Molly Lunaris was working as a teacher in Washington, DC when she made a critical career discovery: She felt a greater passion for a summer job in animal control than she did for teaching.
So, when an opportunity arose for the Richfield native to return to Minnesota and a job with St. Paul Animal Control, she took it. That was 13 years ago. Now, Lunaris is in charge of both the department’s Field Services and Shelter programs.
Animal Control provides care for more than 2,000 dogs, cats and other critters at the city’s shelter every year. Lunaris recently sat down with Eye On St. Paul to discuss dogs, cats, maybe a chicken or two — as well as to share a couple things you might not know about owning a pet in St. Paul.
This interview was edited for length.
Q: How many animals do you have in shelter at any one time?
HAS: It’s really hard to say. It fluctuates so much by season. In January when it’s cold, all of the dogs are hiding inside the house and the cats are too. We might have somewhere in the 10-15 range. And then around the summer it’s not unusual for us to have maybe 50 animals here at a time.
Q: What is the primary reason you have animals in the shelter?
HAS: Generally, it’s because an animal is lost and has gotten itself into some trouble. In the city, we don’t have packs of dogs running or anything like that. So, the animals we get in are often separated from their owners through some way, whether it’s accidental or, sometimes, intentional separation. We also get in a fair number of animals where the owner is in some type of a crisis — if they’ve been hospitalized or arrested and can no longer maintain that bond with the animal. Depending on the situation, we are sometimes working on reunification and sometimes working on re-homing that animal.
Q: How long will you hold an animal before you have to euthanize it or send it somewhere else?
HAS: We don’t have any type of a time limit on that. We have kept animals here at the shelter for months. [State law requires holding a lost animal for at least five business days before release. After the holding period is over, animals may be released to animal rescue organizations.]
Q: Are you open seven days a week?
HAS: No. We’re open Monday through Friday. Realistically, it’s seven days. Eight with holidays. We had an animal surrendered three weeks ago and he’s going out to a foster today.
Q: Do you have a relationship with foster organizations?
HAS: When we are not able to reunite an animal with its owner, then we are looking to re-home it in some kind of way. We are a small organization, so rather than try to do adoption, which requires staff and public hours and marketing, we really focus on our relationships with nonprofits. The main ones we work with are the Animal Humane Society [and] small nonprofits that do foster-based rescue. We probably have 25 of those in our network.
We’ve been able to grow our programs to the point that we really only euthanize 5% to 6% of the animals that come in. People talk about no kill versus kill shelters — it’s not language I love but people use those terms — and the target for shelters that call themselves no-kill is 90 percent.
Q: So, you either return to the owner or foster almost all the animals you get?

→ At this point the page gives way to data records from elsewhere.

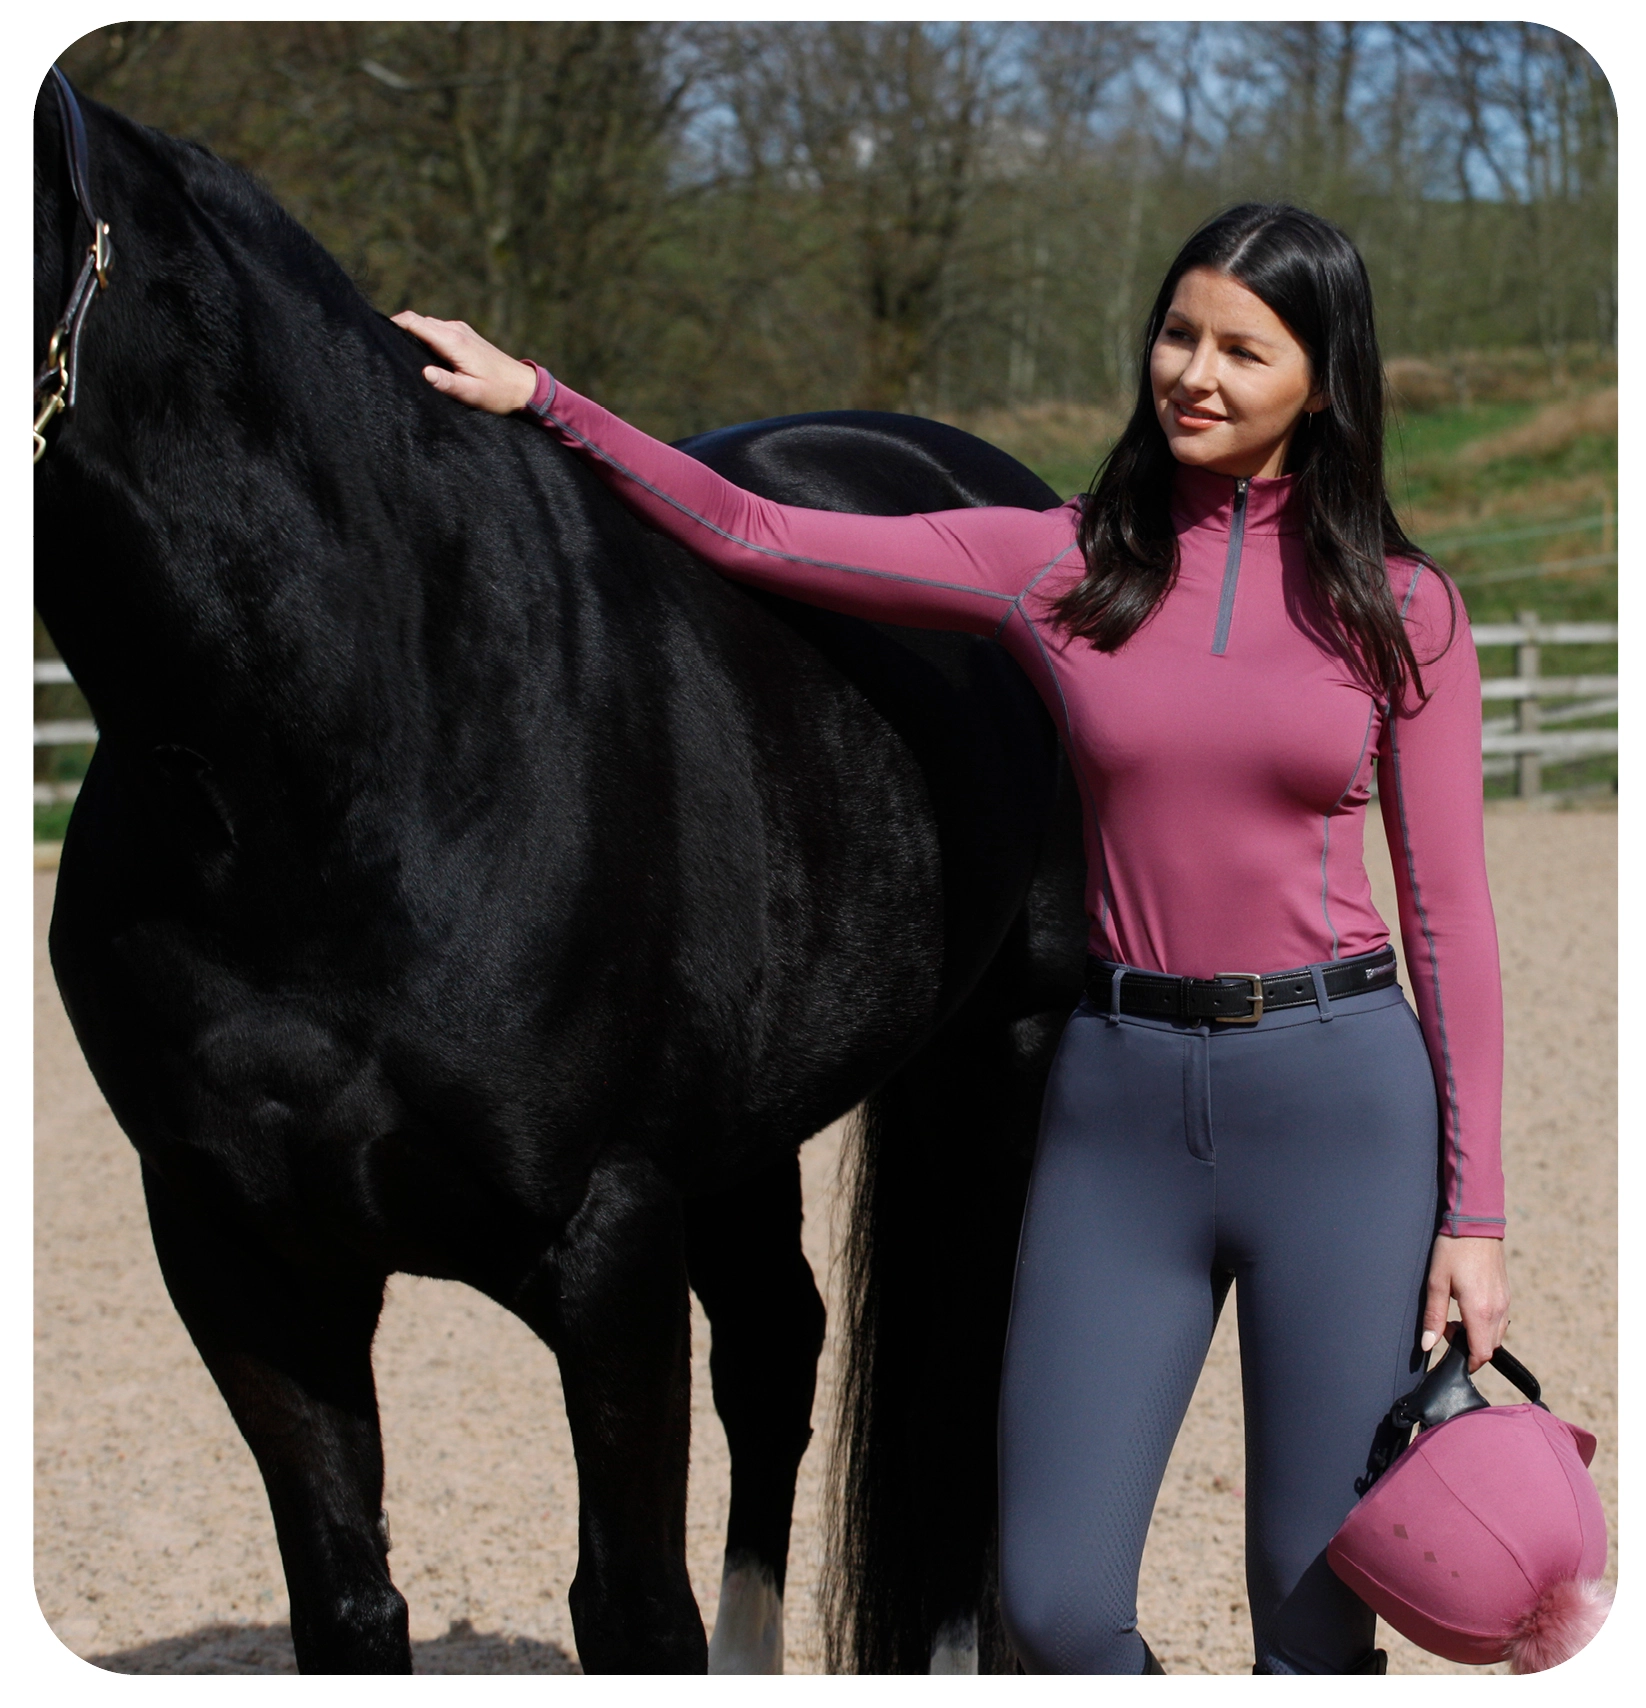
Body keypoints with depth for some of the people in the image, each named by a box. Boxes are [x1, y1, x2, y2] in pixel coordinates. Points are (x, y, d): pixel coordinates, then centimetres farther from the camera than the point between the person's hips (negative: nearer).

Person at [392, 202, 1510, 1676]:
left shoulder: (1400, 608, 1)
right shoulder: (1062, 564, 4)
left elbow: (1449, 913, 2)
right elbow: (753, 534, 5)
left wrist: (1474, 1213, -3)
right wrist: (535, 396, 1)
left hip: (1341, 1095, -2)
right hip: (1121, 1098, 2)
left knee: (1320, 1607, 3)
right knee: (1056, 1601, 0)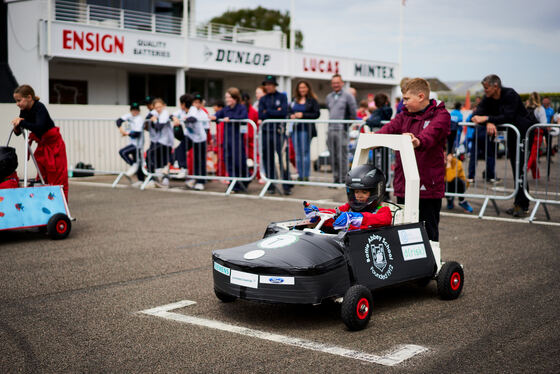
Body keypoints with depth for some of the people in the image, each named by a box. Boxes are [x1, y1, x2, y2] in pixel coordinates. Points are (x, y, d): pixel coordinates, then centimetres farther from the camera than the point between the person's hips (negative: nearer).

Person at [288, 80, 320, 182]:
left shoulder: (312, 100, -1)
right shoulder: (294, 100, 15)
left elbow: (316, 114, -8)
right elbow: (288, 112, 19)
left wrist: (303, 115, -14)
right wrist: (291, 116, -3)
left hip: (306, 129, -5)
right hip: (295, 128, 5)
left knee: (305, 151, -6)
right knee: (298, 153, 7)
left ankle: (306, 176, -2)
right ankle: (300, 175, 13)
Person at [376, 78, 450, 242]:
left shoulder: (440, 115, -4)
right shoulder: (404, 115, 14)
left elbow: (432, 133, -25)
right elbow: (390, 128, -5)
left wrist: (418, 142, -47)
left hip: (428, 185, -5)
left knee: (428, 233, 4)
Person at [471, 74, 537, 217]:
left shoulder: (510, 94, -21)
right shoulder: (488, 99, 0)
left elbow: (508, 117, -31)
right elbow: (476, 115, -9)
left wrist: (487, 118, -33)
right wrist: (488, 123, -28)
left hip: (526, 131, -8)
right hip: (512, 133, 8)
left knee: (521, 168, -13)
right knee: (515, 167, 10)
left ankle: (522, 205, -11)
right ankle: (519, 203, 17)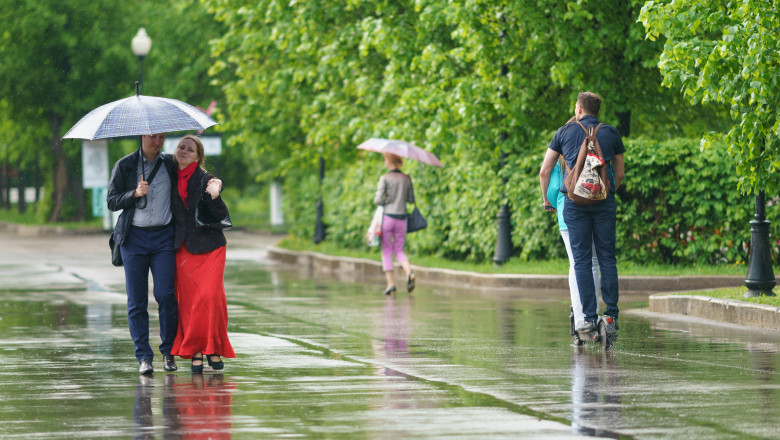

HAS: Or take them to another shelter.
Q: Why are your numbers are so strong?
HAS: That’s what the rate is for the Twin Cities in general. Minnesota is just a wonderful rescue community that really wants to help animals. That really allows shelters that are small like this or have limited resources to really grow the numbers.
Q: What kinds of animals do you have in shelter right now?
HAS: We’re primarily dogs and cats. In addition to that, we have a domestic bunny who is hanging out outside my office. We also have some roosters here. On most days, I would say we have a handful of roosters in our building.
This year we have had a lamb and a baby goat in. The goat was seized. [The owners] couldn’t care for it. The lamb was found stray. She was pretty sickly [and had to be euthanized]. But she had a great two weeks of lots of pampering by the veterinarian.
Q: How many officers do you have?
HAS: Right now, I have three animal services officers. And we’re staffed for five, so we have a couple of positions open that we’re working to hire. We’re on-call 24 hours a day. If there’s an animal emergency in the middle of the night, we get called out of bed.
Q: If people let their cat go outside the house, are they breaking the law?
HAS: Not in St. Paul. St. Paul does not require that cat owners purchase a license for their cat, although dog owners are required to. We ask people to be respectful and if they choose to have an indoor/outdoor cat, be mindful of neighbors who may not want them to dig in their vegetable garden. We always encourage people to keep their pets inside whenever they can.